ESTRATTO DEL DOCUMENTO »
|---|

Questo ovviamente non è vero. Anzi è vero il contrario, sia dal punto di vista statistico, sia dal punto di vista storico, poiché in tutte le epoche – a  partire dal tempo della costruzione delle piramidi - il lavoro degli stranieri è sempre stato oggetto di sfruttamento e una fonte di ricchezza per il paese che li ospitava.
Però il “vero” e il “falso” contano assai poco in queste dinamiche di pura rilevanza ideologica che hanno lo scopo di tessere associazioni immediate di parole e concetti. L’umanità ha preferito nella sua storia più il falso che il vero, e una bugia diventa immediatamente vera se con essa è possibile procurarsi dei vantaggi.
Quando le parole vengono cancellate dal vocabolario, tale cancellazione assume valenza e significato universali, per cui la cancellazione di termini quali “accoglienza” o “solidarietà”, nel momento in cui vanno perdute, sono perdute per tutti. Quindi le vere vittime del razzismo e della xenofobia non sono gli immigrati, i profughi, i rom, i neri, gli omosessuali o le donne; le vittime del razzismo e della xenofobia siamo noi tutti, ossia l’Uomo nella sua essenza universale.
In che senso dunque questa operazione ideologica diventa funzionale al sistema? Non stiamo scoprendo niente di nuovo affermando che la cultura della discriminazione, che si tempra scegliendo come oggetto l’immigrato, lo straniero o il nomade ecc. in realtà è un momento di costruzione di un linguaggio universale – appunto di una ideologia destinata a funzionare in senso universale.
  Poiché il processo vorticoso di accumulazione/concentrazione del capitale – che ha fatto sì che la maggior parte delle ricchezze della terra siano detenute e controllate dal 10% della popolazione – comporta meccanicamente una parallela moltiplicazione dello svantaggio sociale, è chiaro che questo sistema deve contestualmente costruirsi una ideologia che legittimi o normalizzi questa situazione, ossia deve costruire una cultura della discriminazione. In altri termini: si rende necessario un intervento sul concetto di “giustizia” alterandone la soglia di sensibilità. Questa operazione di revisione dei concetti (di modificazione del vocabolario umano) non viene compiuta direttamente sulla massa della popolazione, bensì inizialmente su queste frange più esposte e indifese che, non avendo possibilità di replica, non avendo “voce”, non avendo le “parole”, sono dunque in grado di opporsi al processo di conversione semantica che il sistema dominante compie con la forza delle parole.

|---|

DATI FORNITI »
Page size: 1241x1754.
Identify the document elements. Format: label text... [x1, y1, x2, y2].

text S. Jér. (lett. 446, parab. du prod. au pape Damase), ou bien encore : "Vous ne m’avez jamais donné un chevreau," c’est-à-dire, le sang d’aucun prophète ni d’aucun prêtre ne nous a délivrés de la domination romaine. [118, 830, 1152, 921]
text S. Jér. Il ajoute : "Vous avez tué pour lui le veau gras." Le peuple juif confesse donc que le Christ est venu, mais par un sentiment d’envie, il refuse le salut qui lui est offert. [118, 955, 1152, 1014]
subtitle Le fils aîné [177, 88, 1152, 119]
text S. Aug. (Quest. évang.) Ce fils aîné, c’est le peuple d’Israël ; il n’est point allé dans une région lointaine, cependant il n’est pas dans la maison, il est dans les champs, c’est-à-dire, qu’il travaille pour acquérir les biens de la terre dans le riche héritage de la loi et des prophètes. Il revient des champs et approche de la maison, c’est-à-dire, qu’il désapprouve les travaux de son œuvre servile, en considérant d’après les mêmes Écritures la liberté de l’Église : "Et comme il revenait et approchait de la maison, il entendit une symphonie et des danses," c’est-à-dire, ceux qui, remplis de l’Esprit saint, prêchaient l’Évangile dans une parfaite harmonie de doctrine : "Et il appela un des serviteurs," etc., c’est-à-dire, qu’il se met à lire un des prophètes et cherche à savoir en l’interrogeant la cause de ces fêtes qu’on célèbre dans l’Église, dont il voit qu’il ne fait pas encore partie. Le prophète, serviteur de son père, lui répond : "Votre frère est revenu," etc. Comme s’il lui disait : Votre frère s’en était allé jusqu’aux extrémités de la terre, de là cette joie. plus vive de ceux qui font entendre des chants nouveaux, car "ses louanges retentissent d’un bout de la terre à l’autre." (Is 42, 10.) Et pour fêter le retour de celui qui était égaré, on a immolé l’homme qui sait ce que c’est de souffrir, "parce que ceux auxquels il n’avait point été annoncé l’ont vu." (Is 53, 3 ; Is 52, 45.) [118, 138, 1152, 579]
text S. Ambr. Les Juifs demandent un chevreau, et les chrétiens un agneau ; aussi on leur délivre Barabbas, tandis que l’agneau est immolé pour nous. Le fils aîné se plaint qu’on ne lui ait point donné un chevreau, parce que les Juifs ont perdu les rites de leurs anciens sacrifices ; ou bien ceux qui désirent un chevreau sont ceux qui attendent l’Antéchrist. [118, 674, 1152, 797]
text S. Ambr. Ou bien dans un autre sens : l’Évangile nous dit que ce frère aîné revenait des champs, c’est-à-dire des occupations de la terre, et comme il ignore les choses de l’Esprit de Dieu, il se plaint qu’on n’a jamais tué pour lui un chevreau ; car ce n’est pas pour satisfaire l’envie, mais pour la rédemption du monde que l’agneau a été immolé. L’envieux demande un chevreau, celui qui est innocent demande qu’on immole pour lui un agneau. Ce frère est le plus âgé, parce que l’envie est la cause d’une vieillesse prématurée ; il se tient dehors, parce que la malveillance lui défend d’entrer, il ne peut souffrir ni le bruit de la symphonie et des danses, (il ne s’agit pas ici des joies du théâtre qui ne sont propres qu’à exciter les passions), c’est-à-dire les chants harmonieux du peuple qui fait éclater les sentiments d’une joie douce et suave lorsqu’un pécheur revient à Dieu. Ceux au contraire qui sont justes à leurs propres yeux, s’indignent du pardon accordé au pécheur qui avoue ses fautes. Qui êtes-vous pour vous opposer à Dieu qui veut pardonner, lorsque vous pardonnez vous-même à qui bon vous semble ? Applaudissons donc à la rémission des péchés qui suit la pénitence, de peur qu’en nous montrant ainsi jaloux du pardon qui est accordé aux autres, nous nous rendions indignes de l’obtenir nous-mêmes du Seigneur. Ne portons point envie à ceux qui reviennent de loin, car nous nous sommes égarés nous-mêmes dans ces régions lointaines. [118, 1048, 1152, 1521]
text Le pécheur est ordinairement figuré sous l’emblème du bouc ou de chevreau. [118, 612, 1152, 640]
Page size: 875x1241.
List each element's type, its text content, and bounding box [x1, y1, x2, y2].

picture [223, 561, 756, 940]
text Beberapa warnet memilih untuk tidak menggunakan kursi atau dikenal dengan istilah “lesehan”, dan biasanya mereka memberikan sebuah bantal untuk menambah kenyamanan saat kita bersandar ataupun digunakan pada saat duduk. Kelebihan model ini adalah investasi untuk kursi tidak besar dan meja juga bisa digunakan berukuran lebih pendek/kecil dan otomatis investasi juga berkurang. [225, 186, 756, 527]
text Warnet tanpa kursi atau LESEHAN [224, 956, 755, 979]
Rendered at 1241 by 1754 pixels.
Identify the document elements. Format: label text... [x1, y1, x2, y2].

|---|

DOMANDE DI STUDIO »
1) Riassumi in forma più breve il paragrafo dell'estratto che comincia con «Quando le parole vengono cancellate dal vocabolario», mantenendone i fatti principali.
2) Scrivi il seguito del testo sulla cultura della discriminazione, cominciando subito dopo l'ultima frase dell'estratto.

ELENCO RISPOSTE »
1) Quando delle parole vengono cancellate dal vocabolario, la cancellazione ha un valore universale: se si perdono termini come «accoglienza» o «solidarietà», si perdono per tutti. Perciò le vere vittime del razzismo e della xenofobia non sono gli immigrati, i profughi, i rom, i neri, gli omosessuali o le donne, ma noi tutti, cioè l'Uomo nella sua essenza universale.

2)
Però l’obiettivo vero, strategico, non sono queste categorie. Si tratta di una rivoluzione di concetto che, promuovendo una cultura della discriminazione, deformando il senso della giustizia e la sensibilità nei confronti della giustizia, sottrae argomenti, motivazioni e consenso sociale ad ogni forma di rivendicazione da parte di quella vasta umanità che sarà sempre e via via più esclusa dal circolo del benessere, del potere, della ricchezza ed infine anche della libertà.   
Quindi se le vittime del razzismo e della xenofobia siamo noi stessi, non ci resta che concludere, con le più volte citate parole del teologo Martin Niemoeller:

Prima di tutto vennero a prendere gli zingari
e fui contento, perché rubacchiavano.
Poi vennero a prendere gli ebrei
e stetti zitto, perché mi stavano antipatici.
Poi vennero a prendere gli omosessuali,
e fui sollevato, perché mi erano fastidiosi.
Poi vennero a prendere i comunisti,
e io non dissi niente, perché non ero comunista.
Un giorno vennero a prendere me,

e non c’era rimasto nessuno a protestare.